[cairo] Performance of the refactored Pixman

Tue Jun 16 03:27:46 PDT 2009

> > I've had a unique opportunity to compare the performance of the
> > refactored Pixman with an older version, using an identical set of
> > blitters and other overhead improvements (some forward-ported, some
> > back-ported).
> > 
> > Simply put, the refactored Pixman is consistently slower.
> 
> How much slower, and how did you measure it? Siarhei is right that we
> need a correctness and performance test suite as part of pixman itself
> so that the performance claims floating around can be quantified in a
> reproducible way.

We have a simple benchmark (mx11mark) which makes a variety of XRender
requests repeatedly via Xlib.  I could probably provide a small test
script for it just to demonstrate the problem - the program itself is
publicly available.

Obviously this includes overhead from Xorg as well, but we held that
constant, as well as keeping the same blitters and mallocectomy patches.

We saw a 40% slowdown on rendering strings of small glyphs.  This is
already the case with the most overhead on it.  Other small requests
(which are not fillrate-limited) show closer to 20% penalty.  Large
requests show minimal penalty due to being fillrate limited, but 1x1
trapezoids are about 25% slower.

> > An extra parameter has been added to this standardised block, and
> > several of the others have been doubled in size.  Because these
> > parameters are on the stack, they have to be copied for each call.
> 
> What do you mean by doubled in size? Does ARM calling conventions not
> call for extending 16 bit parameters to 32 bit?

Not if they're passed on the stack, apparently.  The disassembly from
0.13.2 clearly shows signed and unsigned halfwords being loaded from the
stack in a blitter routine's prologue.  If they were in registers, then
of course they'd effectively be 32 bits.

> > The hurt is particularly bad on small requests.  Browsers can do a lot
> > of one-pixel trapezoids and glyph strings, the latter requiring a pixman
> > call for each individual glyph as well as for the whole string.  The
> > extra overhead can therefore remove up to 40% of the performance,
> > compared to an un-refactored version with the same mallocectomies and
> > blitters.
> 
> Where does 40% come from? And percent of what, specifically?
> 
> I agree that having the ability to composite multiple glyphs in one go
> may be worthwhile -- I have certainly seen overhead from the X call
> chain show up on profiles.

This is simply a case of doing lots of the same thing in random
positions on the screen, and measuring how many of them get done per
second.  We only get 60% as many glyph strings (20 chars of 8px in a
common font) done with the new version compared to the old.

> > My big suggestion is to collapse these huge parameter blocks into a
> > structure, which can then be passed by-reference up the chain.  This
> > would reduce the call overhead to two parameters, which will fit in
> > registers and therefore do not necessarily have to be copied.

Information provided —
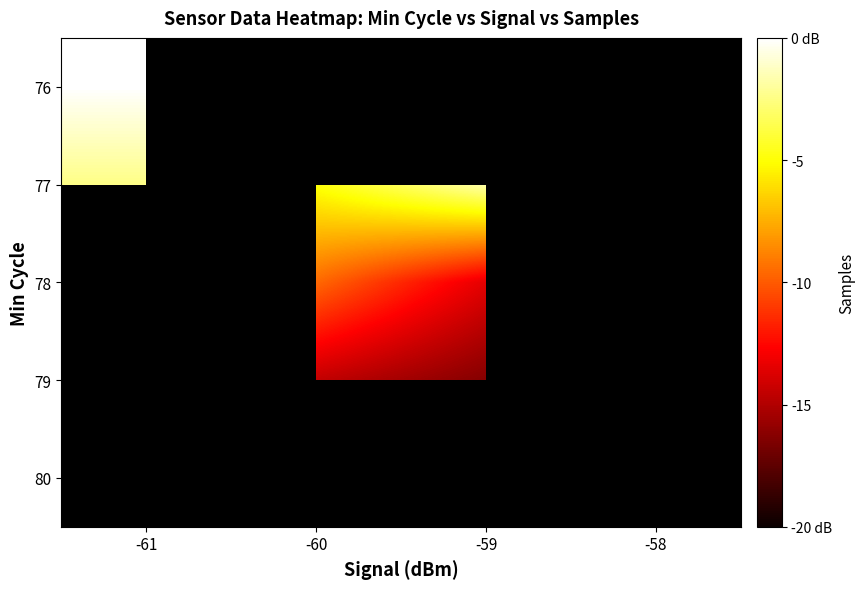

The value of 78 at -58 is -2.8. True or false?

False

Directions for this task —
In the Pixman thread, change "penalty" to "cost" and write out the stretch from "We have a simple" through "about 25% slower.". You won't need the lines for this.

Output for this task —
We have a simple benchmark (mx11mark) which makes a variety of XRender
requests repeatedly via Xlib.  I could probably provide a small test
script for it just to demonstrate the problem - the program itself is
publicly available.

Obviously this includes overhead from Xorg as well, but we held that
constant, as well as keeping the same blitters and mallocectomy patches.

We saw a 40% slowdown on rendering strings of small glyphs.  This is
already the case with the most overhead on it.  Other small requests
(which are not fillrate-limited) show closer to 20% cost.  Large
requests show minimal cost due to being fillrate limited, but 1x1
trapezoids are about 25% slower.